Lagu photograph yang kami dengar baru saja berganti, berganti kembali menjadi lagu beraliranㅡentahlah aku tak tahu pasti, tapi sepertinya ini lagu The Beatles. Aku berbalik ke kiri dan Langit tengah bersandar pada jok kursi pesawat dengan mata yang tertutup, tidak ada yang tahu dia tengah tertidur atau hanya menutup matanya. Tapi apapun itu, lebih baik jika ia seperti ini, diam, dan tidak memandangku dengan tatapan yang aneh, maksudku aku tidak suka tiap kali Langit mencoba menerka sesuatu lewat mataku, seolah mataku adalah tembok yang ingin ia runtuhkan.
Aku melepas headshet di sebelah kiri ku karena musik yang sekarang sama sekali tidak menarik, aku melepasnya begitu saja dan memperbaiki posisi ku, sedikit menjauh se-per sekian senti dari Langit.
Aku diam, dan pada detik berikutnya kembali menatap Langit yang masih menunjukkan posisi yang sama, tapi kabar baiknya adalah, si bapak yang sedari tidur sejak awal penerbangan sekarang sudah tersadar dan membaca majalah yang disediakan di hadapan setiap penumpang.
Permen karet yang Langit berikan tadi masih aku kunyah, sesekali membuat gelembung lalu mengunyahnya kembali, rasanya makin hambar dan tidak enak. Aku mengambil tas ransel yang sedari tadi ada di bawah kaki ku, mencari kertas atau tisu yang dapat aku gunakan untuk membuangnya.
"Buangnya pas nyampe aja" gerakan ku melambat dan akhirnya berhenti, lalu berbalik ke sumber suara mendapati Langit, masih dengan posisi yang sama tapi aku yakin itu adalah suaranya
"Woi bukannya lo tidur yah? lagian tau darimana gue mau buang permen karet?"
Langit membuka matanya dan mengubah posisinya seperti semula, tangannya menyapu seluruh rambut yang menurutku lumayan panjang untuk ukuran siswa laki-laki di sekolah, ia merapikannya kemudian memandang ku, aku berusaha kembali sibuk dengan ransel yang ada di tangan.
"Yang nutup mata ga selamanya lagi tidur" ucapnya
"Ga tidur ya? mati kalau gitu" balas ku acuh setelah menyerah karena tidak menemukan sesuatu yang bisa digunakan untuk membuang permen karet hambar yang masih setia di mulutku
"Sialan" ia tertawa sekilas hanya tiga detik, mungkin?
Aku kembali menaruh ransel ku dengan kesal "Lo punya tisu ga? kertas atau apa gitu" ucapku melihat ke Langit yang tengah menanggalkan headshetnya
"Gaada" jawabnya singkat "Kan udah gue bilang, buangnya pas nyampe aja.
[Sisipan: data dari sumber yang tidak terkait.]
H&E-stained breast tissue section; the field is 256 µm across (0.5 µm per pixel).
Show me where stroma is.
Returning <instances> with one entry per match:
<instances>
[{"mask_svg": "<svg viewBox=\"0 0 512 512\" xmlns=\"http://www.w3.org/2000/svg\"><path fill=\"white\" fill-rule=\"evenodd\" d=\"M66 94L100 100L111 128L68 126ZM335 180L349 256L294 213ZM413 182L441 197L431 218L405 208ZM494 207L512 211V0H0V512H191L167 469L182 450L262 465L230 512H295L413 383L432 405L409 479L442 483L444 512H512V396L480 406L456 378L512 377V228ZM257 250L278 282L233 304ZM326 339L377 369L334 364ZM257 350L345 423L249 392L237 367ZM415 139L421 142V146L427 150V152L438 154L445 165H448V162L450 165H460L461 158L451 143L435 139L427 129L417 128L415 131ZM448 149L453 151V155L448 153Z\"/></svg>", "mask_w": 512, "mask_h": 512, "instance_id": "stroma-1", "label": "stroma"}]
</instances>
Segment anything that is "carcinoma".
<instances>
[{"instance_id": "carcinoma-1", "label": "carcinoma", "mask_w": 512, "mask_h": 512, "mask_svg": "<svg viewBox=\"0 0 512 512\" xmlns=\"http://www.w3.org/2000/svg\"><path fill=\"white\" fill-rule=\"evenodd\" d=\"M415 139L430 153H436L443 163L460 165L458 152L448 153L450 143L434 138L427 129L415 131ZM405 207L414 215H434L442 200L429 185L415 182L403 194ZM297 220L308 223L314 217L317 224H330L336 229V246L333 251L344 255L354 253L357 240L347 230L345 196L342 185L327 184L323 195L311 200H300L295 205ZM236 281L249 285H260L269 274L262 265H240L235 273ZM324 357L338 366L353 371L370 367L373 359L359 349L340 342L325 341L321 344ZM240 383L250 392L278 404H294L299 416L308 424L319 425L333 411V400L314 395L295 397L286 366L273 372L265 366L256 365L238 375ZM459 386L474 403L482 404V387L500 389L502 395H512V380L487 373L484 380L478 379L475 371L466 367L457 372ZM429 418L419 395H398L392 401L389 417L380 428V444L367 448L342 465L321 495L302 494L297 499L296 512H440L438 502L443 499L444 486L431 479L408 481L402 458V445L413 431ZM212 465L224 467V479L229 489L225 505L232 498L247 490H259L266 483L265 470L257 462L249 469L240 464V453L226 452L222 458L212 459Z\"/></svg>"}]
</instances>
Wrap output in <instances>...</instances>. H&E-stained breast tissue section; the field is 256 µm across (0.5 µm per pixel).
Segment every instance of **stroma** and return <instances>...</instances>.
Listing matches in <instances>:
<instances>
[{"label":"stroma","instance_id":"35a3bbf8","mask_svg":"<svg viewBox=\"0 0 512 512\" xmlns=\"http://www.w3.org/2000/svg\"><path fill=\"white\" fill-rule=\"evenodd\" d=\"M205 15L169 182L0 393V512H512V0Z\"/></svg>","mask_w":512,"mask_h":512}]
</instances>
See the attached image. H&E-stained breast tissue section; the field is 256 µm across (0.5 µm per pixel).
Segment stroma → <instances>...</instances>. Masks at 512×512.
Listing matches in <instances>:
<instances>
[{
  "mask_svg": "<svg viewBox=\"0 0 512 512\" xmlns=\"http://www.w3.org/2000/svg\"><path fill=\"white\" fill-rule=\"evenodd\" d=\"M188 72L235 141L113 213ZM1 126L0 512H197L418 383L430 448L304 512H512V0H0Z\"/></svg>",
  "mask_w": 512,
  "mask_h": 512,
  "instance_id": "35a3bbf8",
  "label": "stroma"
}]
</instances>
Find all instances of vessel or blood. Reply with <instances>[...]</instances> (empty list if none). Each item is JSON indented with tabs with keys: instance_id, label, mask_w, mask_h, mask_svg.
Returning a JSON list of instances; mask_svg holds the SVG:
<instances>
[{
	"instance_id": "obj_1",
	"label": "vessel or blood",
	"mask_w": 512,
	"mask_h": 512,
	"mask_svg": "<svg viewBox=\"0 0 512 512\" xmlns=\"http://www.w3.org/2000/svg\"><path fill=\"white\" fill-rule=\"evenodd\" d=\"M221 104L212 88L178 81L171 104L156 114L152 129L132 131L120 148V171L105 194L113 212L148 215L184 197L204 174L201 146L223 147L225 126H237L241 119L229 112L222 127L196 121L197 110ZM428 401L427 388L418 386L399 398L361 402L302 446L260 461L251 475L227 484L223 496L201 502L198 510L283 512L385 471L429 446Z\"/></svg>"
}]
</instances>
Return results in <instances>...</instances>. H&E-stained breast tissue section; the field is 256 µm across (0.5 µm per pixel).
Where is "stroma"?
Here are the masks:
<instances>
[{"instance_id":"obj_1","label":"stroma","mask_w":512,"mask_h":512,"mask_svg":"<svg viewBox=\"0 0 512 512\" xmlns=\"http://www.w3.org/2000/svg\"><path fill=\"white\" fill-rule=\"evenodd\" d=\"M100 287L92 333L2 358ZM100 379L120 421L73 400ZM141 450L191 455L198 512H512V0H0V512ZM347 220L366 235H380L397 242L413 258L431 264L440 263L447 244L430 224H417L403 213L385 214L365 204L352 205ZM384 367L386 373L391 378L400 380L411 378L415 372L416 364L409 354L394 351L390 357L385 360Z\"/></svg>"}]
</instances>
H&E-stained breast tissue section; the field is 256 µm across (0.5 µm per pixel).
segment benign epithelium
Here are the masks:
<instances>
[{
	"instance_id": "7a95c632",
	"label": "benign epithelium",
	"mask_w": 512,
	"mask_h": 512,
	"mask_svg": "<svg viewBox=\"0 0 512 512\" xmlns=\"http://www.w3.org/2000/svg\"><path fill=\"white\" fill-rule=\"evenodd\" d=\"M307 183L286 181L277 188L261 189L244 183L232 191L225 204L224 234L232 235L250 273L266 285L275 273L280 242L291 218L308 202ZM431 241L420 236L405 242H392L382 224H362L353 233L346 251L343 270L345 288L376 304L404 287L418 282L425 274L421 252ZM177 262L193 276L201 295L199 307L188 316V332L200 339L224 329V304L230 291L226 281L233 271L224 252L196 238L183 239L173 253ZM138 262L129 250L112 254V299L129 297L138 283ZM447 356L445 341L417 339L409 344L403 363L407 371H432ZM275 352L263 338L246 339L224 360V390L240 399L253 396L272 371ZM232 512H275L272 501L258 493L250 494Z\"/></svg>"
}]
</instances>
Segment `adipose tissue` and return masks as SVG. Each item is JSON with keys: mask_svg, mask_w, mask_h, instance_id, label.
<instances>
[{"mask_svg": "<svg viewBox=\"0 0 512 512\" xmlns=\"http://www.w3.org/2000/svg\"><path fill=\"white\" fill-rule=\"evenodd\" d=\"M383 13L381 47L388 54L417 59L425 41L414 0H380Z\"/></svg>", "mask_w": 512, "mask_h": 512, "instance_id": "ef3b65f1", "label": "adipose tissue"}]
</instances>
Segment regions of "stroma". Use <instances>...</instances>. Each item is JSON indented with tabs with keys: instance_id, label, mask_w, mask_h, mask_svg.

Ga denger?"
Aku memandang Langit penuh kesal "Permen karet hambar ga enak disimpan-simpan ih"
Langit balik menatap ku "Kenapa ga lo buang di wc aja sih? kan ada tempat sampah disana, bego" ucapnya dengan penekanan pada kata terakhir
"Ah mager" jawab ku singkat masih mengunyah permen karet
"Pantas badan lo pendek, malas gerak sih"
"Sok tau ih! gaada hubungannya tau!" elak ku
"Ada lah, malas gerak berarti malas olahraga juga, makanya lo pendek"
Aku diam, malas berdebat, seolah tidak mendengar perkataan Langit barusan, lagipula aku pendek karena gen dari Ayah Bunda, bukan karena malas olahraga, dasar sotoy.
"Lo tau ga" Langit menjeda "Terkadang gue gamau jadi permen karet, Disaat lo udah ga butuhin dia, lo bakal ngebuang dia gitu aja"
Aku mendecih mendengar perkataan Langit yang terdengar seperti bocah tengik di kelas ku yang galau merana saat baru saja diputus cinta, menyedihkan. Bersamaan dengan itu, suara pramugari terdengar di seluruh penjuru pesawat, beberapa saat lagi pesawat akan mendarat di Bandar Udara International Husain Sastranegara. Penumpang diinstruksikan untuk mengenakan sabuk pengaman. Ah syukurlah, tidak lama lagi aku akan terbebas dari orang menyebalkan di samping ku.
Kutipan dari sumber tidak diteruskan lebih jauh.